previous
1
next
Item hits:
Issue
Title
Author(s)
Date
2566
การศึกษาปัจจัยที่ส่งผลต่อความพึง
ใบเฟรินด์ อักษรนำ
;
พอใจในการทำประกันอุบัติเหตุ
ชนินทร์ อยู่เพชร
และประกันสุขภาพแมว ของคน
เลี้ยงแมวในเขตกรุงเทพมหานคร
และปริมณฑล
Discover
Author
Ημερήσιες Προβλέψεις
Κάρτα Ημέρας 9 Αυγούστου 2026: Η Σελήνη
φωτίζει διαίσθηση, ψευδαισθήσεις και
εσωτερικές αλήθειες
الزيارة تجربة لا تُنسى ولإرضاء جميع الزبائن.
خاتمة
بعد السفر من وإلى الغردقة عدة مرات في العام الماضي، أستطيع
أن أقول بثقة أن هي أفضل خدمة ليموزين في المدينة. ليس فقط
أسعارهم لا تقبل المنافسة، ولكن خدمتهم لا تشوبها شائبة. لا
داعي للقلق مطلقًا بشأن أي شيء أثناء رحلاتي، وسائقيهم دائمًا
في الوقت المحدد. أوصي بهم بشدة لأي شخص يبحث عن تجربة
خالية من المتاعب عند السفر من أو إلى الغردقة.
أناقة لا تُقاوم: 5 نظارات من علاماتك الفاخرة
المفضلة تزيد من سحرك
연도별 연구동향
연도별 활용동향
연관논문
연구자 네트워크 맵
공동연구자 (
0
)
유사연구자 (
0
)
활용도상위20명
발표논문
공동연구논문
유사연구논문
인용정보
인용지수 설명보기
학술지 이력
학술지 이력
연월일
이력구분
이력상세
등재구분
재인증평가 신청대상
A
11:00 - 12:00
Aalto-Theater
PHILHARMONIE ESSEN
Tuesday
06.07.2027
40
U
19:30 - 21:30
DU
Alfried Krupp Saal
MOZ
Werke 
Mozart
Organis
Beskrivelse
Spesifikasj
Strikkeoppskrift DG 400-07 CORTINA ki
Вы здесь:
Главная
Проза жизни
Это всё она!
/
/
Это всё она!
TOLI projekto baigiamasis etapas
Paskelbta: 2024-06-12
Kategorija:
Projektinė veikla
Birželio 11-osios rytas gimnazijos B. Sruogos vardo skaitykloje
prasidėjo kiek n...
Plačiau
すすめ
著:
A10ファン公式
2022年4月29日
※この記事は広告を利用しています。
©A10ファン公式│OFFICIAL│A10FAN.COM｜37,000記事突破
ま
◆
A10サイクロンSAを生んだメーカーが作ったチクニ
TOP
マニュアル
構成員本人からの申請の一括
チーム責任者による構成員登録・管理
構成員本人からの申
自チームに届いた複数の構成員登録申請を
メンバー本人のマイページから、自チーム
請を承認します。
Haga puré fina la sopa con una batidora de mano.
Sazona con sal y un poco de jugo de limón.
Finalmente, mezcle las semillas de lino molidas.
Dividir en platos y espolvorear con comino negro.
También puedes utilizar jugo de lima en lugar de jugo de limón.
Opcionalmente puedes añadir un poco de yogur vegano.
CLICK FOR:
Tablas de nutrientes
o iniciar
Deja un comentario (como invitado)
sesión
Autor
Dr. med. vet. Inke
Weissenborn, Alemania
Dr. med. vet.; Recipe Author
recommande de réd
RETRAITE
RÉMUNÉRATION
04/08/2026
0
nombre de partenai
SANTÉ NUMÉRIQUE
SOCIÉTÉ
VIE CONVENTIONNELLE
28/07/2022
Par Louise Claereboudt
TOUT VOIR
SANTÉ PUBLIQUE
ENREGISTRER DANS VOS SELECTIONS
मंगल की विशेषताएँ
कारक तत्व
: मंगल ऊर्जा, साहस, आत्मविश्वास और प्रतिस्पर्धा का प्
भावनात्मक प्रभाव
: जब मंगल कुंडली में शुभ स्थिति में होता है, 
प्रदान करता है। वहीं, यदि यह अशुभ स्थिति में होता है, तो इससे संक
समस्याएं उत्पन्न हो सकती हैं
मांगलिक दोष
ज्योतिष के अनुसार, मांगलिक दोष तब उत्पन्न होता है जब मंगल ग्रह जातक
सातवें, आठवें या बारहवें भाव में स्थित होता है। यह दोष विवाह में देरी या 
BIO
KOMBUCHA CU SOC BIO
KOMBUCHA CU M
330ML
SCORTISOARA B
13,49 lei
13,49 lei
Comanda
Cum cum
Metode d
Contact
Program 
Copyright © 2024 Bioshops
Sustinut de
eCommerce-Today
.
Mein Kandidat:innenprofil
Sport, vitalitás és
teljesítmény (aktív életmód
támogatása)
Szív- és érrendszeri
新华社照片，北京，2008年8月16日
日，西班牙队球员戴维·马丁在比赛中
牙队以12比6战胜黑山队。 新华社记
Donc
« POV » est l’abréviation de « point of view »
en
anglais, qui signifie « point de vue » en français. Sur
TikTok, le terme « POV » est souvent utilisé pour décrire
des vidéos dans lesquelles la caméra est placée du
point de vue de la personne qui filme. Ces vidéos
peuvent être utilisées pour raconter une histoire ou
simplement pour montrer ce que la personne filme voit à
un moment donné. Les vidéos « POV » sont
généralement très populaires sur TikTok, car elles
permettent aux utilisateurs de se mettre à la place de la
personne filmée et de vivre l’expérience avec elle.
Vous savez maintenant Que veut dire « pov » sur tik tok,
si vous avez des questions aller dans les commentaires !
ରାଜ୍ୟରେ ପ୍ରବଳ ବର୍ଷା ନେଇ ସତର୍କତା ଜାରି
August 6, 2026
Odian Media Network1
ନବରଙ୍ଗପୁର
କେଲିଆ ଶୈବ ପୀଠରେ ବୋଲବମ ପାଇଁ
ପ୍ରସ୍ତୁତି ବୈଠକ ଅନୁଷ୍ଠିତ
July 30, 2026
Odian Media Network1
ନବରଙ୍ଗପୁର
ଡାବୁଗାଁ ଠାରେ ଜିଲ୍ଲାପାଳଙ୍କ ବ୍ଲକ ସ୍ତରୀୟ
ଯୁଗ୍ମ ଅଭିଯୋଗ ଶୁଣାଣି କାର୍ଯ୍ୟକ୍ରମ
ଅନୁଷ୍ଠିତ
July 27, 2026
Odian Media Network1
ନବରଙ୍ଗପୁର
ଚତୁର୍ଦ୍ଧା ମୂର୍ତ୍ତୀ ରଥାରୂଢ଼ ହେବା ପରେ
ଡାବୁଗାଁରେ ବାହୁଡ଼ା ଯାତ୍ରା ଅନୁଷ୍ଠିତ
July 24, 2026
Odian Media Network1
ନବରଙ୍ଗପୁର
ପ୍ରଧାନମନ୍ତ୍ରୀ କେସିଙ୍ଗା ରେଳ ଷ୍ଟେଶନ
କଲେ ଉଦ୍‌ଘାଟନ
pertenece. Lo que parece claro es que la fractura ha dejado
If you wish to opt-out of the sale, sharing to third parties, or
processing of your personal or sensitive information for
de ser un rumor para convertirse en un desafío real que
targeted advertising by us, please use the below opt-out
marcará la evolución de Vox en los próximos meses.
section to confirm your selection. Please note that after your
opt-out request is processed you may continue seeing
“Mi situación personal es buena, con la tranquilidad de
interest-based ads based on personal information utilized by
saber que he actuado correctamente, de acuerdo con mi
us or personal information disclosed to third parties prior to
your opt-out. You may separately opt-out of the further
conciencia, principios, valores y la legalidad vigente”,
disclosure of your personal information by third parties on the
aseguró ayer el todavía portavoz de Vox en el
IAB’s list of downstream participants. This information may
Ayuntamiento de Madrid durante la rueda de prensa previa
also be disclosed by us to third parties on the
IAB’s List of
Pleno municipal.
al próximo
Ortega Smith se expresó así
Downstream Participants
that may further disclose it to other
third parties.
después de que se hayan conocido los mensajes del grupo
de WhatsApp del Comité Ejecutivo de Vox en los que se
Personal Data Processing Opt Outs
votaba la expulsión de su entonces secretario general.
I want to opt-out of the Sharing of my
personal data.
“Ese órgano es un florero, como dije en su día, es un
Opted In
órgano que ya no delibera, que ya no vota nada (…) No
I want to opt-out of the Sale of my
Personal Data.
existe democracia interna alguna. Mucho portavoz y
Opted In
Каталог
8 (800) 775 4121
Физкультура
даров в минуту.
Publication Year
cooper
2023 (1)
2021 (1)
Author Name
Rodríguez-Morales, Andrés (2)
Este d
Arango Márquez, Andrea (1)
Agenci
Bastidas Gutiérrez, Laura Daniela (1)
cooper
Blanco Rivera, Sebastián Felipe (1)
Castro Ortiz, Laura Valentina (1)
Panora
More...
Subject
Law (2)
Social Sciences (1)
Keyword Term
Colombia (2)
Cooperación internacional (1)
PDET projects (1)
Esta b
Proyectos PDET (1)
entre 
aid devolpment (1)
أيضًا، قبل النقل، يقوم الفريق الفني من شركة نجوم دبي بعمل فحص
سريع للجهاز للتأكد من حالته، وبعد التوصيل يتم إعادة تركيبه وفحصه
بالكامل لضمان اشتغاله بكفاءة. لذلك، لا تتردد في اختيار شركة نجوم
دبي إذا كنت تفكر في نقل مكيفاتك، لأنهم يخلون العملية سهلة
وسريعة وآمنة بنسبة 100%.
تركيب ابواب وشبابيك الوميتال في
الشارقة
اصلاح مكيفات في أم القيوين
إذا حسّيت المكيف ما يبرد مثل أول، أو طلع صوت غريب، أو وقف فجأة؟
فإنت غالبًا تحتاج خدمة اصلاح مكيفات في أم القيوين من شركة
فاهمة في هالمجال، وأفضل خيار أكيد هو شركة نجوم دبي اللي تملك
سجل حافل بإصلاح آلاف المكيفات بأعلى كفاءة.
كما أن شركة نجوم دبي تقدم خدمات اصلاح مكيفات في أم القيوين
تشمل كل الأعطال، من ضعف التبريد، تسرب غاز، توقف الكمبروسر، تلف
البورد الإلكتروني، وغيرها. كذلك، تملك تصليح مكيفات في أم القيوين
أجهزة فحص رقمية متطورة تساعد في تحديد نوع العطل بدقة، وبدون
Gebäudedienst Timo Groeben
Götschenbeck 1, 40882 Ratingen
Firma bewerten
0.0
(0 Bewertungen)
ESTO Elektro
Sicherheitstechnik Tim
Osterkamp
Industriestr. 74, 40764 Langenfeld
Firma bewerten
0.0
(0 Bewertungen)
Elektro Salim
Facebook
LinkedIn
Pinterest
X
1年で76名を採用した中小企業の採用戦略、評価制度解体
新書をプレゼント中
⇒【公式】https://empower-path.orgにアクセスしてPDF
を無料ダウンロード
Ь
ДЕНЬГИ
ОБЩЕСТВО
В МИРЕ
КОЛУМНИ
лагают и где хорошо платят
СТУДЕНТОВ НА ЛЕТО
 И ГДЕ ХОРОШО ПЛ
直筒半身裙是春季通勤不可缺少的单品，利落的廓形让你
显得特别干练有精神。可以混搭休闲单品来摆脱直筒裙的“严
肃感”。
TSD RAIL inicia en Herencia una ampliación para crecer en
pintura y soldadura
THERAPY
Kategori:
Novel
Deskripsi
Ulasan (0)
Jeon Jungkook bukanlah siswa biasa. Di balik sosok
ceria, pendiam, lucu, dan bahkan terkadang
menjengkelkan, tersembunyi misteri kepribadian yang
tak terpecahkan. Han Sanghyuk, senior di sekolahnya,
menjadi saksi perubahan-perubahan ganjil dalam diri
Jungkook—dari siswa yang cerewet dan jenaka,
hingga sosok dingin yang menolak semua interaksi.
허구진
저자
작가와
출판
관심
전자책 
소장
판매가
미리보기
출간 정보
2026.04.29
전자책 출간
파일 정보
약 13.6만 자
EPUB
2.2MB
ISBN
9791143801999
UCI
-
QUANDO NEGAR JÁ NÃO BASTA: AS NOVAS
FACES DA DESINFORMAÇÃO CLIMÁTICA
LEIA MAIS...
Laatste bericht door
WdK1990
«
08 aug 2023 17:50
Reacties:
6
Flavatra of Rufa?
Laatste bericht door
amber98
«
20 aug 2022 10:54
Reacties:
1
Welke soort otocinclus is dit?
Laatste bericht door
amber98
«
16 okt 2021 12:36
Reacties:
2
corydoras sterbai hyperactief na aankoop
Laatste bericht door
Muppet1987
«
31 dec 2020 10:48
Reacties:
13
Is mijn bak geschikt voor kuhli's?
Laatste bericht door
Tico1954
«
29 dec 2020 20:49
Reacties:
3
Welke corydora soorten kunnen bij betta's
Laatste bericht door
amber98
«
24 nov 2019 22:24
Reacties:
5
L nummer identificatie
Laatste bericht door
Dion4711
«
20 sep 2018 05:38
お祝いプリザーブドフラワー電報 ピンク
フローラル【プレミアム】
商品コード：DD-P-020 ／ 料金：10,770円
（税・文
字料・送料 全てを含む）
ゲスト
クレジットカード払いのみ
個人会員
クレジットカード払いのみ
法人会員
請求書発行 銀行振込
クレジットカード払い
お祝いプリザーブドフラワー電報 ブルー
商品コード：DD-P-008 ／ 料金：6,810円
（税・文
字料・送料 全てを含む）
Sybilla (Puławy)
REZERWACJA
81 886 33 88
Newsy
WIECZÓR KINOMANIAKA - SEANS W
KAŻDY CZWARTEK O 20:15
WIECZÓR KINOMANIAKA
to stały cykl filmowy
┄┄┄┄┄┄┄┄┄┄┄┄┄┄┄┄┄┄┄┄
Your objective: Please tally the lines above that include the word "お祝いプリザーブドフラワー電報" and answer with the number by itself.

Solution for this task: 2